El Saludo Mañanero de Mons. Misael Vacca Ramírez, arzobispo de Villavicencio, inició con una invitación a agradecer a Dios por el don de la vida y por la belleza de la creación. Desde la parroquia Santa Cruz del Calvario, en el municipio de El Calvario, el prelado destacó la riqueza natural de esta región enclavada en la cordillera oriental y resaltó el esfuerzo de sus habitantes, personas trabajadoras y comprometidas con la paz. En su reflexión recordó que contemplar la naturaleza también implica asumir la responsabilidad de cuidarla y protegerla.
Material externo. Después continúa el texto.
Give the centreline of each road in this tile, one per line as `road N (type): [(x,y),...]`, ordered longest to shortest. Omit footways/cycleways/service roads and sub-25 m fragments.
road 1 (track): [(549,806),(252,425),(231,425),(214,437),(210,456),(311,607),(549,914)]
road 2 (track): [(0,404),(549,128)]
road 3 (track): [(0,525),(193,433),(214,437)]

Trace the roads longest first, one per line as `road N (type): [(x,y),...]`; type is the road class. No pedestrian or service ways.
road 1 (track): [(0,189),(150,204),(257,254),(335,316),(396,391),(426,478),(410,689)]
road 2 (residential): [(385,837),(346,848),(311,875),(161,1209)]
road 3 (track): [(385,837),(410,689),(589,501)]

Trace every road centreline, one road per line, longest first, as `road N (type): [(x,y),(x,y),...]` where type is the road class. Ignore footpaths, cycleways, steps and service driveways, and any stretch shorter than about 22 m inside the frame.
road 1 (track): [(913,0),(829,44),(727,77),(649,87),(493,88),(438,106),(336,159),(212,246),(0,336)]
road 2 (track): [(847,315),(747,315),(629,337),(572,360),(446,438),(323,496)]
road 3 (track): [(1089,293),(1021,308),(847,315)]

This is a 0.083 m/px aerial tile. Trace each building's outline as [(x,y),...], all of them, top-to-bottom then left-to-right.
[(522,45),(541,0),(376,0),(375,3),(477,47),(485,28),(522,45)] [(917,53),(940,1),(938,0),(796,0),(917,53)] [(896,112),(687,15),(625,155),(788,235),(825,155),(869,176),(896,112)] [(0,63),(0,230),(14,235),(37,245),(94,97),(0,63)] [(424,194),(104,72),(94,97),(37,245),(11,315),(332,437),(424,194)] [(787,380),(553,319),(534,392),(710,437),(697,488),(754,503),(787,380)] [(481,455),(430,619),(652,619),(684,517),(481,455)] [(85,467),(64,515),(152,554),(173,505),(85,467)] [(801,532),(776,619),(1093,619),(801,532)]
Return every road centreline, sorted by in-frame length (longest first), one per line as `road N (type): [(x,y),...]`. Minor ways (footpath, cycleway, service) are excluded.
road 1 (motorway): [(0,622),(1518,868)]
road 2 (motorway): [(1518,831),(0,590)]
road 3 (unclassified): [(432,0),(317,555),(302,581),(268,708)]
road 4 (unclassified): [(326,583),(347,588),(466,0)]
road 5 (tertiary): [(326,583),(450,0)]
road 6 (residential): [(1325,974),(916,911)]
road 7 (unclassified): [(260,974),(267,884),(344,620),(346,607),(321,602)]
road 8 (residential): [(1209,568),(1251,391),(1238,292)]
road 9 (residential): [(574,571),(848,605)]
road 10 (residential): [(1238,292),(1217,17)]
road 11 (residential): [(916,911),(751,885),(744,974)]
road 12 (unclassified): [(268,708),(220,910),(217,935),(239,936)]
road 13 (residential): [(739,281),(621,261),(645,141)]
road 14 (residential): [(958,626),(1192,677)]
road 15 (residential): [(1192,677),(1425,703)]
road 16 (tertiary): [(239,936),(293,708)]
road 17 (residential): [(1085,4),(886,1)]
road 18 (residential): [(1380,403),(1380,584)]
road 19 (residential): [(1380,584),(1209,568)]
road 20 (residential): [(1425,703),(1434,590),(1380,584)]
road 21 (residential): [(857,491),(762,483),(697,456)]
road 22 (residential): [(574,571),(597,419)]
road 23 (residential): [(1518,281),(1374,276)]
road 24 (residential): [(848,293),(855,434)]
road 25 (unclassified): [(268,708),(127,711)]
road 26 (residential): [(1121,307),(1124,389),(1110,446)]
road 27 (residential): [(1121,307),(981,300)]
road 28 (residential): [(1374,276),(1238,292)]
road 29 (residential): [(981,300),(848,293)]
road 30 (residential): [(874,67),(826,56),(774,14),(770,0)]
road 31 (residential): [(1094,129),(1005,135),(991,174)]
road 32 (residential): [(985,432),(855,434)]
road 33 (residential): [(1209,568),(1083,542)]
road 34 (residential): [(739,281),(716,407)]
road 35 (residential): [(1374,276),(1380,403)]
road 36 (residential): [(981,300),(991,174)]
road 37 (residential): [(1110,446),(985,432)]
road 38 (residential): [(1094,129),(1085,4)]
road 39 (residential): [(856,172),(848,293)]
En esta ocasión lo acompañó Laura Castellanos, una joven integrante de un club de avistamiento de aves de la alta montaña. Durante el saludo explicó que el objetivo del grupo es observar las aves sin incomodarlas, respetando su hábitat y evitando cualquier acción que afecte su tranquilidad. Para ello utilizan guías, binoculares y aplicaciones que permiten identificar las especies por su canto o características, siempre manteniendo una distancia prudente. Además, el club ha impulsado proyectos estudiantiles como la siembra de plantas nectaríferas para favorecer la presencia de colibríes y otras especies en la zona.
El mensaje que deja esta experiencia es una invitación a tomar conciencia sobre el cuidado de la creación. Mons. Vacca destacó que muchas especies se encuentran en riesgo y que el ser humano tiene una gran responsabilidad en su conservación. El ejemplo de estos jóvenes demuestra que es posible promover una relación respetuosa con la naturaleza, entendiendo que los bosques y montañas son el hogar de las especies que habitan allí. El arzobispo concluyó encomendando el día a Dios y a la Virgen María, animando a todos a comprometerse con el cuidado de la vida y del entorno natural.